18.2.1 To cancel a Contract in accordance with your legal right to do so as set out in clause 9, you must contact us in writing by sending an email to firstname.lastname@example.org or by sending a letter to Unit B1, Armstrong Mall, Southwood, GU14 0NR. You may wish to keep a copy of your cancellation notification for your own records. If you send us your cancellation notice by email or by post, then your cancellation is effective from the date you sent us the email or posted the letter to us.
18.2.2 If you wish to contact us in writing for any other reason, you can send this to us by email or by pre-paid post to Bubblegum Balloons Limited at Unit B1, Armstrong Mall, Southwood, GU14 0NR or email@example.com. You can always contact us using our Customer Services telephone line as set out on our Contact Us page.
18.4.1 Any notice or other communication given by you to us, or by us to you, under or in connection with the Contract shall be in writing and shall be delivered personally, sent by pre-paid first class post or other next working day delivery service, email, or posted on our website.
18.4.2 A notice or other communication shall be deemed to have been received: if delivered personally, when left at our registered office; if sent by pre-paid first class post or other next working day delivery service, at 9.00 am on the second Business Day after posting; if sent by email, one Business Day after transmission; or, if posted on our website, immediately.
18.4.3 In proving the service of any notice, it will be sufficient to prove, in the case of a letter, that such letter was properly addressed, stamped and placed in the post and, in the case of an email, that such email was sent to the specified email address of the addressee.
19.1 We may transfer our rights and obligations under a Contract to another organisation, but this will not affect your rights or our obligations under these Terms. We will always notify you in writing or by posting on this webpage if this happens.
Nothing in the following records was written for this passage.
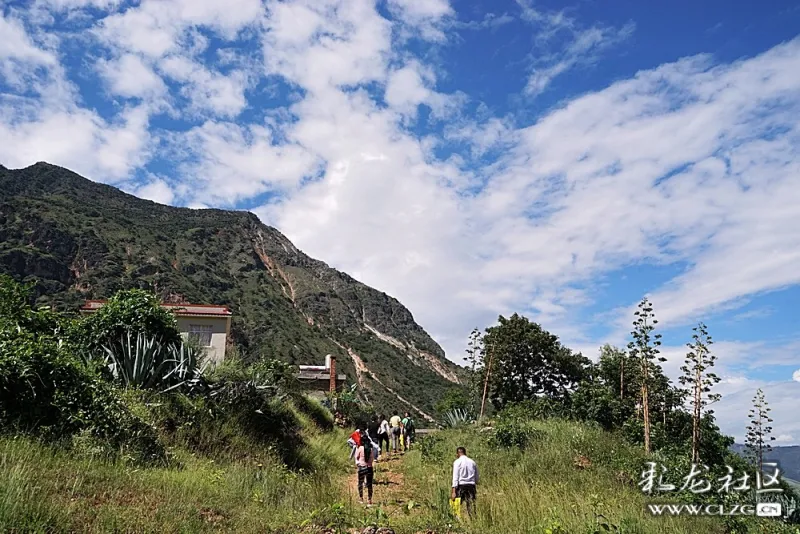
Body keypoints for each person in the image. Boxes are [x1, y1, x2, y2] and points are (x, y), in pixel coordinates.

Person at [451, 446, 478, 516]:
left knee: (457, 505)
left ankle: (457, 519)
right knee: (471, 505)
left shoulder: (457, 462)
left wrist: (453, 491)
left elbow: (455, 477)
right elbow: (477, 477)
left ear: (457, 454)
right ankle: (473, 520)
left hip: (461, 486)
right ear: (465, 453)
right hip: (471, 486)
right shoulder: (472, 462)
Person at [355, 430, 376, 505]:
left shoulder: (360, 448)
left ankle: (361, 499)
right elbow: (372, 458)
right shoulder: (371, 449)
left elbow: (357, 457)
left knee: (360, 483)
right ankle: (369, 500)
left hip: (361, 467)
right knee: (369, 484)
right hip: (369, 468)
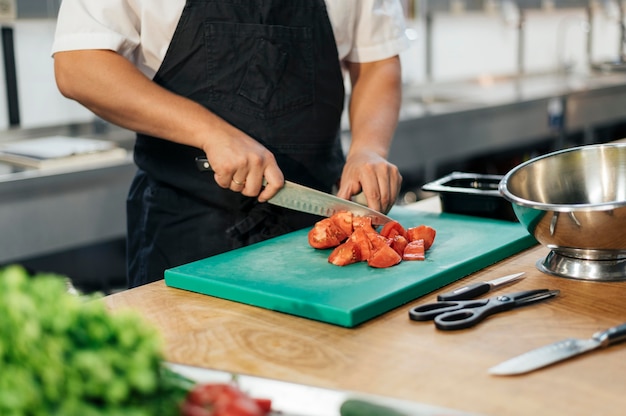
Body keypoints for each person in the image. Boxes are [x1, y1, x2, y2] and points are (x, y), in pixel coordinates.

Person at [52, 0, 409, 288]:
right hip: (186, 232)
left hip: (318, 233)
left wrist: (368, 148)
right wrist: (210, 132)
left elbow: (378, 62)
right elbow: (79, 64)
19.4 Each of the paragraphs of these Terms operates separately. If any court or relevant authority decides that any of them are unlawful or unenforceable, the remaining paragraphs will remain in full force and effect.
19.5 If we fail to insist that you perform any of your obligations under these Terms, or if we do not enforce our rights against you, or if we delay in doing so, that will not mean that we have waived our rights against you and will not mean that you do not have to comply with those obligations. If we do waive a default by you, we will only do so in writing, and that will not mean that we will automatically waive any later default by you.
19.6 If you are a consumer, please note that these Terms are governed by English law. This means a Contract for the purchase of Products through our site and any dispute or claim arising out of or in connection with it will be governed by English law. You and we both agree to that the courts of England and Wales will have non-exclusive jurisdiction. However, if you are a resident of Northern Ireland you may also bring proceedings in Northern Ireland, and if you are a resident of Scotland, you may also bring proceedings in Scotland.
19.7 If you are a business, a Contract and any dispute or claim arising out of or in connection with it or its subject matter or formation (including non-contractual disputes or claims) shall be governed by and construed in accordance with the law of England and Wales.
19.8 If you are a business, we both irrevocably agree that the courts of England and Wales shall have exclusive jurisdiction to settle any dispute or claim arising out of or in connection with a Contract or its subject matter or formation (including non-contractual disputes or claims).